About this Artist
Jessie Cox is a composer, drummer, educator, and music theorist currently in pursuit of his doctorate degree at Columbia University. He has written over 100 works for various musical ensembles, including electroacoustic works, solo works, chamber and orchestral works, and works for jazz ensembles and choirs. He has composed for performers such as JACK Quartet, Claire Chase, String Noise, International Contemporary Ensemble, Rebekah Heller, Vasko Dukovski, Either/Or, Cory Smythe, Ryan Muncy, Katinka Kleijn, Promenade Sauvage, Janet Underhill, Cehryl, Greg Saunier of Deerhoof, and more.
As a performer he has played in Europe, Africa, the Caribbean, and the USA with musicians from all over the world, including Roman Filiu, Julian Shore, Mark Wade, Maher Beauroy, Eric Wubbels, Marc Hannaford, Brian Krock, Weston Olencki, Lester St Louis, Sam Yulsman, Barbara LaFitte, Lucy Clifford, Tomas Sauter, and Alexander Levin, among others.

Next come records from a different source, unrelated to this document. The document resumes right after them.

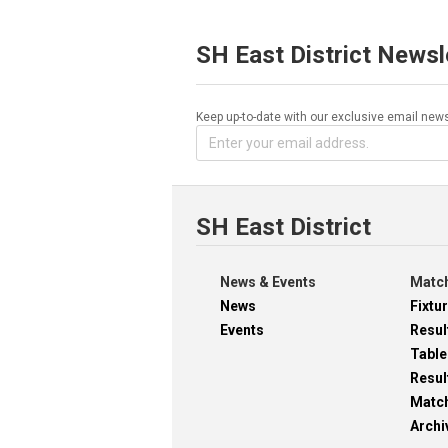
SH East District Newsl
Keep up-to-date with our exclusive email news
SH East District
News & Events
Match
News
Fixtu
Events
Resul
Table
Resul
Matc
Archi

He has studied composition with Georg Friedrich Haas, Richard Carrick, Seth Cluett, Derek Hurst, Marti Epstein, and drums with Neal Smith and Tony “Thunder” Smith. Jessie has played at the Accra Jazz Festival and the Martinique Jazz Festival with the Maher Beauroy Trio, Rhythm and Thought Festival with High Key People. His compositions have been performed at NUNC3 at Northwestern University, New Music Gathering, Bang on a Can Music Series, Roulette Interpretation Series, OpenICE Library Festival at Lincoln Center, Composers Now Festival, Frequency Series at Constellation in Chicago, String Noise Sounds Series in NYC (where he is also co-curator), and Polyfold, and won the Leroy Souther’s Award (2015) and the Bill Maloof Award (2017) for his compositions. He was a finalist in the international composition competition ALEA III for his piece Earth for two bassoons, and two of his compositions have been regularly featured on the NPR station WGBH.
Jessie Cox graduated from the Berklee College of Music on scholarship in 2017, with a degree in composition.